Belanghebbende heeft in zijn aangiften omzetbelasting voor het vierde kwartaal 2015 en eerste kwartaal 2016 het volgende vermeld:
vierde kwartaal 2015 |
eerste kwartaal 2016 |
||||
belaste omzet |
€ 5.500 |
€ 1.500 |
|||
verschuldigde btw |
€ 1.155 |
€ 315 |
|||
voorbelasting |
€ 252 - |
nihil |
|||
te voldoen op aangifte |
€ 903 |
€ 315 |
De bedragen van € 903 en € 315 zijn door belanghebbende vervolgens op aangifte voldaan.

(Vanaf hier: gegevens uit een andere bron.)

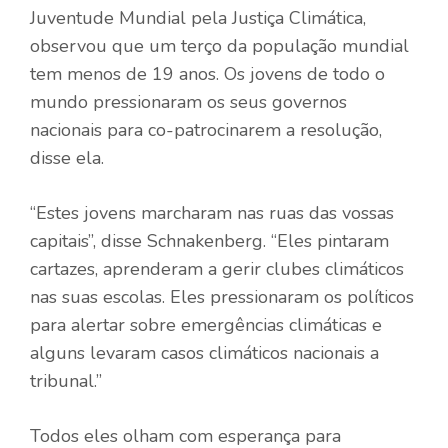
Juventude Mundial pela Justiça Climática,
observou que um terço da população mundial
tem menos de 19 anos. Os jovens de todo o
mundo pressionaram os seus governos
nacionais para co-patrocinarem a resolução,
disse ela.
“Estes jovens marcharam nas ruas das vossas
capitais”, disse Schnakenberg. “Eles pintaram
cartazes, aprenderam a gerir clubes climáticos
nas suas escolas. Eles pressionaram os políticos
para alertar sobre emergências climáticas e
alguns levaram casos climáticos nacionais a
tribunal.”
Todos eles olham com esperança para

Belanghebbende heeft in Nederland geen intracommunautaire verwervingen als bedoeld in artikel 17a van de Wet op de omzetbelasting 1968 (Wet OB 1968) aangegeven. [B GmbH] heeft geen intracommunautaire leveringen aan belanghebbende “gelist” (gemeld) in zijn lijst als bedoeld in artikel 262 van de BTW-richtlijn 2006/112/EG.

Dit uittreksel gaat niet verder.